OVERCAPACITY CONCERNS

Xu pushed back against overcapacity concerns, arguing China’s output must keep pace with the strong outlook for international trade, especially given diversified growth with Belt and Road Initiative and BRICS countries, which made trade performance less volatile. He pointed to China's strong trade performance for the first 4 months of the year, which reached CNY13.8trillion, with labour-intensive products increasing 9.1% y/y.

BRICS imports and exports reached CNY1.5 trillion in Q1, up 11.3% y/y, while BRI trade hit CNY4.8 trillion, up 5.5%, and already more than 50% of the entire of 2019's CNY9.3 trillion total.

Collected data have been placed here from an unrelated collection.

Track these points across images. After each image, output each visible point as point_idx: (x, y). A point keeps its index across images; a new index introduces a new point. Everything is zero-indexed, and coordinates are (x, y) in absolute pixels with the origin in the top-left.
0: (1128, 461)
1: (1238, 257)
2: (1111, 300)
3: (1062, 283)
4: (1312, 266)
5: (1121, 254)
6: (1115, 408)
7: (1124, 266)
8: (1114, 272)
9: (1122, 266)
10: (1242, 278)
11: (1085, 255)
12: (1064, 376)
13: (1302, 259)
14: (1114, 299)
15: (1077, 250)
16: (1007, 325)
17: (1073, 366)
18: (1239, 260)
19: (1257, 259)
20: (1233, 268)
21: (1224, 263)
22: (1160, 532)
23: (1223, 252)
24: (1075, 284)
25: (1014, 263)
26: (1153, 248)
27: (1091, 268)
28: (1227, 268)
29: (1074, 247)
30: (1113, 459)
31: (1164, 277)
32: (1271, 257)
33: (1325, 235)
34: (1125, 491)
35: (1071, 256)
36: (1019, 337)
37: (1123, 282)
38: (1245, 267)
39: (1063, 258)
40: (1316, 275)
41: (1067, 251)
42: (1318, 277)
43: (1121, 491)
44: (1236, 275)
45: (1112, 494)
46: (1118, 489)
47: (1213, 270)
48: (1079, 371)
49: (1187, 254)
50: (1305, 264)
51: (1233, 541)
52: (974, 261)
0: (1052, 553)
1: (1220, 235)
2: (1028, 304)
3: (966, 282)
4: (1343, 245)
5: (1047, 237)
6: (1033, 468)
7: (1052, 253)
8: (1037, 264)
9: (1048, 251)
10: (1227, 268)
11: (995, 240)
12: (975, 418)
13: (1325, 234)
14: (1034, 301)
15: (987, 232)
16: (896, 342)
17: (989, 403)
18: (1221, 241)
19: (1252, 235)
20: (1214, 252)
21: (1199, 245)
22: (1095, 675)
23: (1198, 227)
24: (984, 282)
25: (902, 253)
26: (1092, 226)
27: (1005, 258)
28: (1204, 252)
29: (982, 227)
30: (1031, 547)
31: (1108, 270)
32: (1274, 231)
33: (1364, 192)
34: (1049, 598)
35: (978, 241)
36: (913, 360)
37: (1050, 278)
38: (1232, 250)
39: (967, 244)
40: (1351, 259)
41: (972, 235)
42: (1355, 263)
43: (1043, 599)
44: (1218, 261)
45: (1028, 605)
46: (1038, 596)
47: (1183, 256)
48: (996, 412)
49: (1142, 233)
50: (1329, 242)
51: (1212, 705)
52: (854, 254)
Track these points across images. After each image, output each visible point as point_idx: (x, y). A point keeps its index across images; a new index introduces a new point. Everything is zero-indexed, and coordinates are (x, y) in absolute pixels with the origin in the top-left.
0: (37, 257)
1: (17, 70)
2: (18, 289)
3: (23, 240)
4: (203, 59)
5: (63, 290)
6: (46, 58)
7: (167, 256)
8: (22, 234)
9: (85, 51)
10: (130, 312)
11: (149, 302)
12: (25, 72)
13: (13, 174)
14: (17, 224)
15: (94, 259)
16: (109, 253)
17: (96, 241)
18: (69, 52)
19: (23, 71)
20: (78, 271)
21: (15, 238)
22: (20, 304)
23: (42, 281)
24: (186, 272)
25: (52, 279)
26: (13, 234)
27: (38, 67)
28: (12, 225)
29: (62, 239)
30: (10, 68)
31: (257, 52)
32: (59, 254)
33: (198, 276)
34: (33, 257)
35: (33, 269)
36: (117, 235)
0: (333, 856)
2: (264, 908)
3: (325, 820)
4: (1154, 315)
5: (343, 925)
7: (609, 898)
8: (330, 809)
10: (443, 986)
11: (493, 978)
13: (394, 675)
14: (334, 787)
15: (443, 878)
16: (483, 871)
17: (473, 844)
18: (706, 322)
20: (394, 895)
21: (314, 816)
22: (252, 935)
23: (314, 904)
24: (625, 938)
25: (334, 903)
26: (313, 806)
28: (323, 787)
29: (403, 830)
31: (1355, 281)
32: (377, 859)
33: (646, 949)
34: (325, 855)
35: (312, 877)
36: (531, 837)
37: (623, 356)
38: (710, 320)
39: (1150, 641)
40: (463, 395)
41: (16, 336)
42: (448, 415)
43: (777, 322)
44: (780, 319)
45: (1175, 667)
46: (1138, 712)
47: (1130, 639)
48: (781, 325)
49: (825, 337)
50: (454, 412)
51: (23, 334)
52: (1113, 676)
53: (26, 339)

In 2023 global shipyard production went up 10% y/y to 35 million compensated gross tonnage, with China securing 50% of market share for the first time, according to Clarksons, a maritime research firm. Qatar Energy, a petroleum firm, recently ordered 18 ultra large LNG cargo vessels from China State Shipbuilding Corporation (CSSC) for delivery between 2028 and 2031.

CONTAINER COSTS

A recent moderate rebound in freight container costs following a 22% fall in the Shanghai Containerised Freight Index (SCFI) looked sustainable given current trends, with a mild increase expected throughout 2024, Xu said. Dry bulk costs, however, showed no sign of a rebound and would remain flat.

The SCFI recently rose 10% to 1,940 after dropping from a 15-month high of 2,239 in January driven by red sea tensions, while the Baltic Exchange Dry Bulk Index has fallen 41.32% since the end of last year to 1,876.